### [REQUIRED WORK]
Please output each line of the data exactly as it appears.

○ ○ ○ ○ ○ ○ ○

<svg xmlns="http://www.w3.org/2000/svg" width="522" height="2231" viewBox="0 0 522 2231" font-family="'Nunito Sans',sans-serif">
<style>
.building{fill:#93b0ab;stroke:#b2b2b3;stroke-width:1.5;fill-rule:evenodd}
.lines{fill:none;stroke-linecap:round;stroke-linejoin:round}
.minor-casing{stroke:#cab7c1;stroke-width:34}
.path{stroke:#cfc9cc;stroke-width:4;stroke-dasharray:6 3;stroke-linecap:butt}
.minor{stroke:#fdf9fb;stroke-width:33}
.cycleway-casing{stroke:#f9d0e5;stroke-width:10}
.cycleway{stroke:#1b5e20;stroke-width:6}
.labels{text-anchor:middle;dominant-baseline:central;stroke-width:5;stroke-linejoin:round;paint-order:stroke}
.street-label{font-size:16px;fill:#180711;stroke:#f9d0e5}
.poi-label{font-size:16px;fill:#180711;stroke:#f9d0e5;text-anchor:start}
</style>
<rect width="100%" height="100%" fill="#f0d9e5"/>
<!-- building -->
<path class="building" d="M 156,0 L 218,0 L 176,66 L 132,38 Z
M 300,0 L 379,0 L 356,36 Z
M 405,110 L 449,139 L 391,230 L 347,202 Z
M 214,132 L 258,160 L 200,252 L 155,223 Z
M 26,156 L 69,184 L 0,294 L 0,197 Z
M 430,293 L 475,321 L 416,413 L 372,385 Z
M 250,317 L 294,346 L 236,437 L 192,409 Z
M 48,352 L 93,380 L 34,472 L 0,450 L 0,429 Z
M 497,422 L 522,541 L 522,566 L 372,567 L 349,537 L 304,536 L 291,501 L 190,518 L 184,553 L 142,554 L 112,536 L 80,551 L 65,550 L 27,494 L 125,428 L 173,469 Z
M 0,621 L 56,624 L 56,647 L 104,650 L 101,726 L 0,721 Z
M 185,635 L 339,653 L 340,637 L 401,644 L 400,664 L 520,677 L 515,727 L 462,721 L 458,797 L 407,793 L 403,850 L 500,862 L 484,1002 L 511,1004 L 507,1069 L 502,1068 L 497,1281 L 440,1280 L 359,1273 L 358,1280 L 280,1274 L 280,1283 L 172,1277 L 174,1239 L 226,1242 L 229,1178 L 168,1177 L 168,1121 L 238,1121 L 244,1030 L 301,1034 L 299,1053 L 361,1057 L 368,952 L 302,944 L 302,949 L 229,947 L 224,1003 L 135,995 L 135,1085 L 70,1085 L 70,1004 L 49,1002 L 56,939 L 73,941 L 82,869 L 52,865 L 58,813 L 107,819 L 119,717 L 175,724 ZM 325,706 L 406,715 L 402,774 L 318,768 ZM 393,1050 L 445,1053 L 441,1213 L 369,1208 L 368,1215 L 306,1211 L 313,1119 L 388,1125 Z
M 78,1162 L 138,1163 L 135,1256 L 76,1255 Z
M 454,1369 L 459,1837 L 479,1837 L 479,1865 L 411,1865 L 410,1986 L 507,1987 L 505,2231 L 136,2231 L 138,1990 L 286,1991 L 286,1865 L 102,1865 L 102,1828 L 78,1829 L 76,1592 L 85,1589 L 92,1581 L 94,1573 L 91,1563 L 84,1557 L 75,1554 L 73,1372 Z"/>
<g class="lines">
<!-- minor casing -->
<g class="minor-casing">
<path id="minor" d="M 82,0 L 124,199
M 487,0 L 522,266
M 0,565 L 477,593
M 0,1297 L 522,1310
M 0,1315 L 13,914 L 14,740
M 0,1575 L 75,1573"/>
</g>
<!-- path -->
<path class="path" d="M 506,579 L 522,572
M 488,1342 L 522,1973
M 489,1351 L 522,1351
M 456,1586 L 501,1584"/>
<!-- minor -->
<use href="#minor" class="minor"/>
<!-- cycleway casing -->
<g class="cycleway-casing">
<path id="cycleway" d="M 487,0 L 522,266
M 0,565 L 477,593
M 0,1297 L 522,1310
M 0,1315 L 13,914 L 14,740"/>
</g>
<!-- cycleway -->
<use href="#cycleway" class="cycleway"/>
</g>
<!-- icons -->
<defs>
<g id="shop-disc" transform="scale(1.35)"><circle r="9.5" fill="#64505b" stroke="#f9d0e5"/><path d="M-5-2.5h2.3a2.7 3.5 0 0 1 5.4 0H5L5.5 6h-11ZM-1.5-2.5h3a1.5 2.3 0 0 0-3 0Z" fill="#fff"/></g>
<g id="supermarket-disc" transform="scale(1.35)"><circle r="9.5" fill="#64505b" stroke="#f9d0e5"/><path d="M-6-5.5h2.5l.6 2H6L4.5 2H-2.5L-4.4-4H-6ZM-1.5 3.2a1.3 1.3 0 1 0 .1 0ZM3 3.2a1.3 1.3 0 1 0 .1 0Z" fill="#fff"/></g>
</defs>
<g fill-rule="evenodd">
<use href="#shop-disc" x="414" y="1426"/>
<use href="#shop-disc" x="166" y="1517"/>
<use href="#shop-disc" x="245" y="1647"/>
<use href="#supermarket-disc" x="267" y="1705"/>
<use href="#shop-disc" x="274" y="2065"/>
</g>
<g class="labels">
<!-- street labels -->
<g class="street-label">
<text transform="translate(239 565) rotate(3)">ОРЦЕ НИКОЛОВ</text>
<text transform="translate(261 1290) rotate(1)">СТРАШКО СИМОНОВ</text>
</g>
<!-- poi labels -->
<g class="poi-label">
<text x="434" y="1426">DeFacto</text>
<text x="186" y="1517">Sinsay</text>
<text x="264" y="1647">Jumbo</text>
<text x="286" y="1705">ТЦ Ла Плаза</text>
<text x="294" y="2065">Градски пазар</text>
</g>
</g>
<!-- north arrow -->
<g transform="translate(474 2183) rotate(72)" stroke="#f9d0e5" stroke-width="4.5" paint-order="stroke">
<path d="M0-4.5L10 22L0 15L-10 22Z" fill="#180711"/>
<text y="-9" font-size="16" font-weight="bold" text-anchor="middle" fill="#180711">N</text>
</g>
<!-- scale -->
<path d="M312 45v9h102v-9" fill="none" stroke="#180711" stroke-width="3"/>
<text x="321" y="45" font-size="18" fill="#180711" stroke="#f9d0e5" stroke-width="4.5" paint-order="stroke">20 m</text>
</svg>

○ ○ ○ ○ ○ ○ ○

### [RESULT FOR THIS EXERCISE]
<svg xmlns="http://www.w3.org/2000/svg" width="522" height="2231" viewBox="0 0 522 2231" font-family="'Nunito Sans',sans-serif">
<style>
.building{fill:#93b0ab;stroke:#b2b2b3;stroke-width:1.5;fill-rule:evenodd}
.lines{fill:none;stroke-linecap:round;stroke-linejoin:round}
.minor-casing{stroke:#cab7c1;stroke-width:34}
.path{stroke:#cfc9cc;stroke-width:4;stroke-dasharray:6 3;stroke-linecap:butt}
.minor{stroke:#fdf9fb;stroke-width:33}
.cycleway-casing{stroke:#f9d0e5;stroke-width:10}
.cycleway{stroke:#1b5e20;stroke-width:6}
.labels{text-anchor:middle;dominant-baseline:central;stroke-width:5;stroke-linejoin:round;paint-order:stroke}
.street-label{font-size:16px;fill:#180711;stroke:#f9d0e5}
.poi-label{font-size:16px;fill:#180711;stroke:#f9d0e5;text-anchor:start}
</style>
<rect width="100%" height="100%" fill="#f0d9e5"/>
<!-- building -->
<path class="building" d="M 156,0 L 218,0 L 176,66 L 132,38 Z
M 300,0 L 379,0 L 356,36 Z
M 405,110 L 449,139 L 391,230 L 347,202 Z
M 214,132 L 258,160 L 200,252 L 155,223 Z
M 26,156 L 69,184 L 0,294 L 0,197 Z
M 430,293 L 475,321 L 416,413 L 372,385 Z
M 250,317 L 294,346 L 236,437 L 192,409 Z
M 48,352 L 93,380 L 34,472 L 0,450 L 0,429 Z
M 497,422 L 522,541 L 522,566 L 372,567 L 349,537 L 304,536 L 291,501 L 190,518 L 184,553 L 142,554 L 112,536 L 80,551 L 65,550 L 27,494 L 125,428 L 173,469 Z
M 0,621 L 56,624 L 56,647 L 104,650 L 101,726 L 0,721 Z
M 185,635 L 339,653 L 340,637 L 401,644 L 400,664 L 520,677 L 515,727 L 462,721 L 458,797 L 407,793 L 403,850 L 500,862 L 484,1002 L 511,1004 L 507,1069 L 502,1068 L 497,1281 L 440,1280 L 359,1273 L 358,1280 L 280,1274 L 280,1283 L 172,1277 L 174,1239 L 226,1242 L 229,1178 L 168,1177 L 168,1121 L 238,1121 L 244,1030 L 301,1034 L 299,1053 L 361,1057 L 368,952 L 302,944 L 302,949 L 229,947 L 224,1003 L 135,995 L 135,1085 L 70,1085 L 70,1004 L 49,1002 L 56,939 L 73,941 L 82,869 L 52,865 L 58,813 L 107,819 L 119,717 L 175,724 ZM 325,706 L 406,715 L 402,774 L 318,768 ZM 393,1050 L 445,1053 L 441,1213 L 369,1208 L 368,1215 L 306,1211 L 313,1119 L 388,1125 Z
M 78,1162 L 138,1163 L 135,1256 L 76,1255 Z
M 454,1369 L 459,1837 L 479,1837 L 479,1865 L 411,1865 L 410,1986 L 507,1987 L 505,2231 L 136,2231 L 138,1990 L 286,1991 L 286,1865 L 102,1865 L 102,1828 L 78,1829 L 76,1592 L 85,1589 L 92,1581 L 94,1573 L 91,1563 L 84,1557 L 75,1554 L 73,1372 Z"/>
<g class="lines">
<!-- minor casing -->
<g class="minor-casing">
<path id="minor" d="M 82,0 L 124,199
M 487,0 L 522,266
M 0,565 L 477,593
M 0,1297 L 522,1310
M 0,1315 L 13,914 L 14,740
M 0,1575 L 75,1573"/>
</g>
<!-- path -->
<path class="path" d="M 506,579 L 522,572
M 488,1342 L 522,1973
M 489,1351 L 522,1351
M 456,1586 L 501,1584"/>
<!-- minor -->
<use href="#minor" class="minor"/>
<!-- cycleway casing -->
<g class="cycleway-casing">
<path id="cycleway" d="M 487,0 L 522,266
M 0,565 L 477,593
M 0,1297 L 522,1310
M 0,1315 L 13,914 L 14,740"/>
</g>
<!-- cycleway -->
<use href="#cycleway" class="cycleway"/>
</g>
<!-- icons -->
<defs>
<g id="shop-disc" transform="scale(1.35)"><circle r="9.5" fill="#64505b" stroke="#f9d0e5"/><path d="M-5-2.5h2.3a2.7 3.5 0 0 1 5.4 0H5L5.5 6h-11ZM-1.5-2.5h3a1.5 2.3 0 0 0-3 0Z" fill="#fff"/></g>
<g id="supermarket-disc" transform="scale(1.35)"><circle r="9.5" fill="#64505b" stroke="#f9d0e5"/><path d="M-6-5.5h2.5l.6 2H6L4.5 2H-2.5L-4.4-4H-6ZM-1.5 3.2a1.3 1.3 0 1 0 .1 0ZM3 3.2a1.3 1.3 0 1 0 .1 0Z" fill="#fff"/></g>
</defs>
<g fill-rule="evenodd">
<use href="#shop-disc" x="414" y="1426"/>
<use href="#shop-disc" x="166" y="1517"/>
<use href="#shop-disc" x="245" y="1647"/>
<use href="#supermarket-disc" x="267" y="1705"/>
<use href="#shop-disc" x="274" y="2065"/>
</g>
<g class="labels">
<!-- street labels -->
<g class="street-label">
<text transform="translate(239 565) rotate(3)">ОРЦЕ НИКОЛОВ</text>
<text transform="translate(261 1290) rotate(1)">СТРАШКО СИМОНОВ</text>
</g>
<!-- poi labels -->
<g class="poi-label">
<text x="434" y="1426">DeFacto</text>
<text x="186" y="1517">Sinsay</text>
<text x="264" y="1647">Jumbo</text>
<text x="286" y="1705">ТЦ Ла Плаза</text>
<text x="294" y="2065">Градски пазар</text>
</g>
</g>
<!-- north arrow -->
<g transform="translate(474 2183) rotate(72)" stroke="#f9d0e5" stroke-width="4.5" paint-order="stroke">
<path d="M0-4.5L10 22L0 15L-10 22Z" fill="#180711"/>
<text y="-9" font-size="16" font-weight="bold" text-anchor="middle" fill="#180711">N</text>
</g>
<!-- scale -->
<path d="M312 45v9h102v-9" fill="none" stroke="#180711" stroke-width="3"/>
<text x="321" y="45" font-size="18" fill="#180711" stroke="#f9d0e5" stroke-width="4.5" paint-order="stroke">20 m</text>
</svg>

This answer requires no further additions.